(WHAT YOU WILL DO) Copy all records precisely, apart from the pictures.

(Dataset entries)
BEGIN
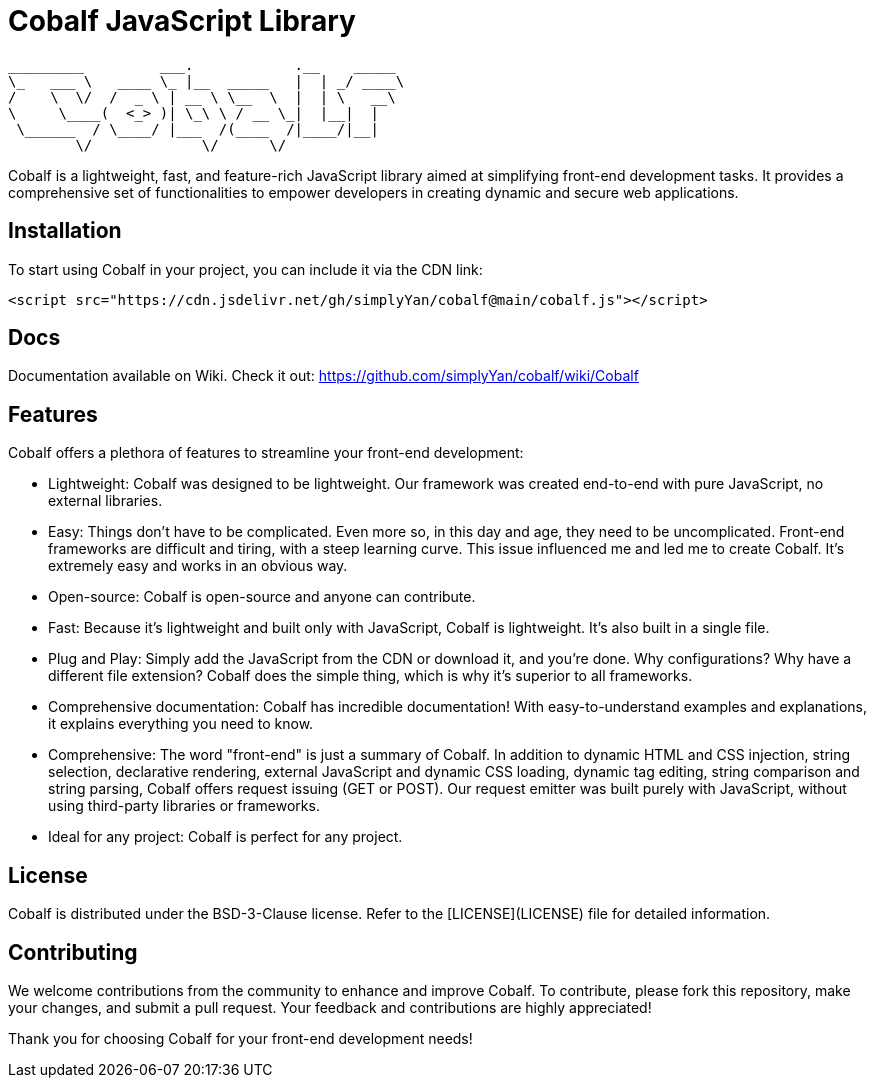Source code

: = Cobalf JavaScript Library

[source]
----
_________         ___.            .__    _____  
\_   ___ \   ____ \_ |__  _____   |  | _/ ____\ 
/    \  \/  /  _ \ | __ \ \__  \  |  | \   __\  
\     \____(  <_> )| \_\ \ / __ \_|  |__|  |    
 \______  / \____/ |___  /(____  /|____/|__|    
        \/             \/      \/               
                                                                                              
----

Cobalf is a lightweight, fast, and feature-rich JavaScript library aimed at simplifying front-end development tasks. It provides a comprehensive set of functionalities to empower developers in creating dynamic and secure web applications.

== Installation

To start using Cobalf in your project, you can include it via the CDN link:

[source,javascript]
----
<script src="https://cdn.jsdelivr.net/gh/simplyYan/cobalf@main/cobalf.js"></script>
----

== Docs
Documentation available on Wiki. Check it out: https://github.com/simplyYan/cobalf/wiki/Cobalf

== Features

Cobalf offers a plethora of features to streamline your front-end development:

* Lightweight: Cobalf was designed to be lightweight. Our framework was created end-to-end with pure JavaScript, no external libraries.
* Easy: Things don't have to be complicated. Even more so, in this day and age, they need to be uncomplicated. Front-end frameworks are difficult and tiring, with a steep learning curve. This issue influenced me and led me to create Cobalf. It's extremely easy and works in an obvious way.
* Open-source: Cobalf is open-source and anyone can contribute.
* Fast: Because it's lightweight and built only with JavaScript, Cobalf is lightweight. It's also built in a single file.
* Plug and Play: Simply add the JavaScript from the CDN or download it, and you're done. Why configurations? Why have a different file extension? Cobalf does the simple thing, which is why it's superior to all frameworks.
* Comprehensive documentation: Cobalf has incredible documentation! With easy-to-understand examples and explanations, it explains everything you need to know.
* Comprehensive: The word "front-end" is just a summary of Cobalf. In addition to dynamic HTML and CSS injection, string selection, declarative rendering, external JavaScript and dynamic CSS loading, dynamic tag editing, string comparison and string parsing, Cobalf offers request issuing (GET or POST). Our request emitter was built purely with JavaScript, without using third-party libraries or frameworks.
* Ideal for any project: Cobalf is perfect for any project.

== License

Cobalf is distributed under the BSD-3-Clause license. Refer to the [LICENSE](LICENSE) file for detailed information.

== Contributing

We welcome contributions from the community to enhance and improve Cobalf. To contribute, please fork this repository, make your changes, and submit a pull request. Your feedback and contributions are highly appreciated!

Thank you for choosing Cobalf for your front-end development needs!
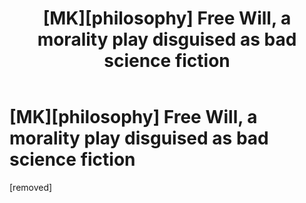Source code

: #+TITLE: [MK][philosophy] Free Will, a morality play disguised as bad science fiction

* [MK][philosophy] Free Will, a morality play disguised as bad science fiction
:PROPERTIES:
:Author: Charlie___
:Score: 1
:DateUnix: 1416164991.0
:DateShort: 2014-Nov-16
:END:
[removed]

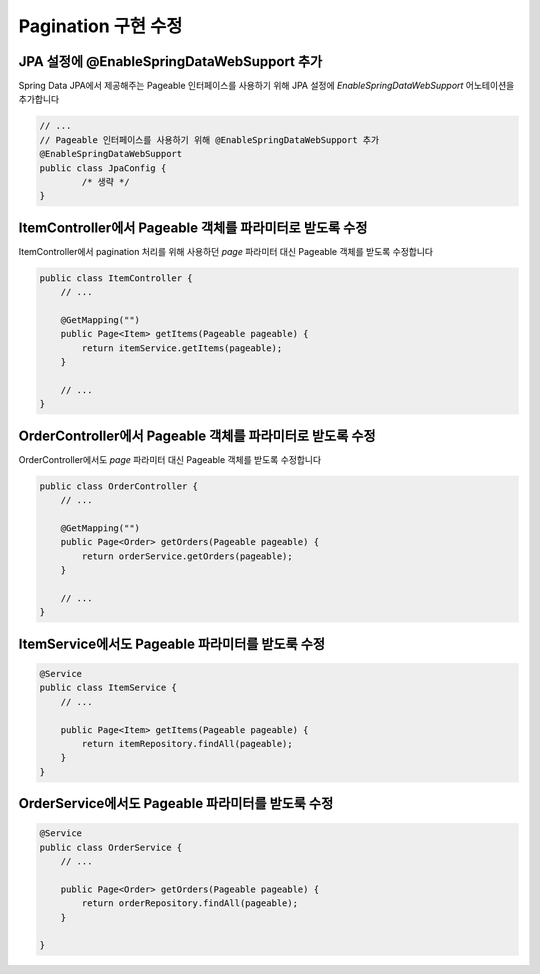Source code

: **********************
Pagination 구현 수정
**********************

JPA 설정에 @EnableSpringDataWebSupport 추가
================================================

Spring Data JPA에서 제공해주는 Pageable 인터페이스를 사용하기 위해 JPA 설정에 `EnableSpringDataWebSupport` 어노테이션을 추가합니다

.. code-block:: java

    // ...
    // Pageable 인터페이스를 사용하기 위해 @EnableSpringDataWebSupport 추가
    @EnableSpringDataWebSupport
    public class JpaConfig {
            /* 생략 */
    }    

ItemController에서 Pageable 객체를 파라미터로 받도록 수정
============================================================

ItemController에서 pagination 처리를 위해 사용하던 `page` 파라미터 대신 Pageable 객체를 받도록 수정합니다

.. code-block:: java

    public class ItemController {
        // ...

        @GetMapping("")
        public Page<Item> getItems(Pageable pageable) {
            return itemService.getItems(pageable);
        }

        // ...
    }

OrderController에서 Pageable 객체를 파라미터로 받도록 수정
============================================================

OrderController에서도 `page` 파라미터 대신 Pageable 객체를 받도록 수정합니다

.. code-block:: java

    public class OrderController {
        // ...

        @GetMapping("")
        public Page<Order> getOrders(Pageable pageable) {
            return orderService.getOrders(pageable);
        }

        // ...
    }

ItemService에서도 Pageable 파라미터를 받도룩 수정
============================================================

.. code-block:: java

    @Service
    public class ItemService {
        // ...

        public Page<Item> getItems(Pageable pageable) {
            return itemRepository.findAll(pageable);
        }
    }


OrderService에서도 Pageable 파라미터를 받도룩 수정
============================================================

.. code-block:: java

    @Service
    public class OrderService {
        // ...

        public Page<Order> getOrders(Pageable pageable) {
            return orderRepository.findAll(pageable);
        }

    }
END
(TASK SOLUTION)
Source code

: = Cobalf JavaScript Library

[source]
----
_________         ___.            .__    _____  
\_   ___ \   ____ \_ |__  _____   |  | _/ ____\ 
/    \  \/  /  _ \ | __ \ \__  \  |  | \   __\  
\     \____(  <_> )| \_\ \ / __ \_|  |__|  |    
 \______  / \____/ |___  /(____  /|____/|__|    
        \/             \/      \/               
                                                                                              
----

Cobalf is a lightweight, fast, and feature-rich JavaScript library aimed at simplifying front-end development tasks. It provides a comprehensive set of functionalities to empower developers in creating dynamic and secure web applications.

== Installation

To start using Cobalf in your project, you can include it via the CDN link:

[source,javascript]
----
<script src="https://cdn.jsdelivr.net/gh/simplyYan/cobalf@main/cobalf.js"></script>
----

== Docs
Documentation available on Wiki. Check it out: https://github.com/simplyYan/cobalf/wiki/Cobalf

== Features

Cobalf offers a plethora of features to streamline your front-end development:

* Lightweight: Cobalf was designed to be lightweight. Our framework was created end-to-end with pure JavaScript, no external libraries.
* Easy: Things don't have to be complicated. Even more so, in this day and age, they need to be uncomplicated. Front-end frameworks are difficult and tiring, with a steep learning curve. This issue influenced me and led me to create Cobalf. It's extremely easy and works in an obvious way.
* Open-source: Cobalf is open-source and anyone can contribute.
* Fast: Because it's lightweight and built only with JavaScript, Cobalf is lightweight. It's also built in a single file.
* Plug and Play: Simply add the JavaScript from the CDN or download it, and you're done. Why configurations? Why have a different file extension? Cobalf does the simple thing, which is why it's superior to all frameworks.
* Comprehensive documentation: Cobalf has incredible documentation! With easy-to-understand examples and explanations, it explains everything you need to know.
* Comprehensive: The word "front-end" is just a summary of Cobalf. In addition to dynamic HTML and CSS injection, string selection, declarative rendering, external JavaScript and dynamic CSS loading, dynamic tag editing, string comparison and string parsing, Cobalf offers request issuing (GET or POST). Our request emitter was built purely with JavaScript, without using third-party libraries or frameworks.
* Ideal for any project: Cobalf is perfect for any project.

== License

Cobalf is distributed under the BSD-3-Clause license. Refer to the [LICENSE](LICENSE) file for detailed information.

== Contributing

We welcome contributions from the community to enhance and improve Cobalf. To contribute, please fork this repository, make your changes, and submit a pull request. Your feedback and contributions are highly appreciated!

Thank you for choosing Cobalf for your front-end development needs!
Source code

: #+TITLE: [MK][philosophy] Free Will, a morality play disguised as bad science fiction

* [MK][philosophy] Free Will, a morality play disguised as bad science fiction
:PROPERTIES:
:Author: Charlie___
:Score: 1
:DateUnix: 1416164991.0
:DateShort: 2014-Nov-16
:END:
[removed]

Source code

: **********************
Pagination 구현 수정
**********************

JPA 설정에 @EnableSpringDataWebSupport 추가
================================================

Spring Data JPA에서 제공해주는 Pageable 인터페이스를 사용하기 위해 JPA 설정에 `EnableSpringDataWebSupport` 어노테이션을 추가합니다

.. code-block:: java

    // ...
    // Pageable 인터페이스를 사용하기 위해 @EnableSpringDataWebSupport 추가
    @EnableSpringDataWebSupport
    public class JpaConfig {
            /* 생략 */
    }    

ItemController에서 Pageable 객체를 파라미터로 받도록 수정
============================================================

ItemController에서 pagination 처리를 위해 사용하던 `page` 파라미터 대신 Pageable 객체를 받도록 수정합니다

.. code-block:: java

    public class ItemController {
        // ...

        @GetMapping("")
        public Page<Item> getItems(Pageable pageable) {
            return itemService.getItems(pageable);
        }

        // ...
    }

OrderController에서 Pageable 객체를 파라미터로 받도록 수정
============================================================

OrderController에서도 `page` 파라미터 대신 Pageable 객체를 받도록 수정합니다

.. code-block:: java

    public class OrderController {
        // ...

        @GetMapping("")
        public Page<Order> getOrders(Pageable pageable) {
            return orderService.getOrders(pageable);
        }

        // ...
    }

ItemService에서도 Pageable 파라미터를 받도룩 수정
============================================================

.. code-block:: java

    @Service
    public class ItemService {
        // ...

        public Page<Item> getItems(Pageable pageable) {
            return itemRepository.findAll(pageable);
        }
    }


OrderService에서도 Pageable 파라미터를 받도룩 수정
============================================================

.. code-block:: java

    @Service
    public class OrderService {
        // ...

        public Page<Order> getOrders(Pageable pageable) {
            return orderRepository.findAll(pageable);
        }

    }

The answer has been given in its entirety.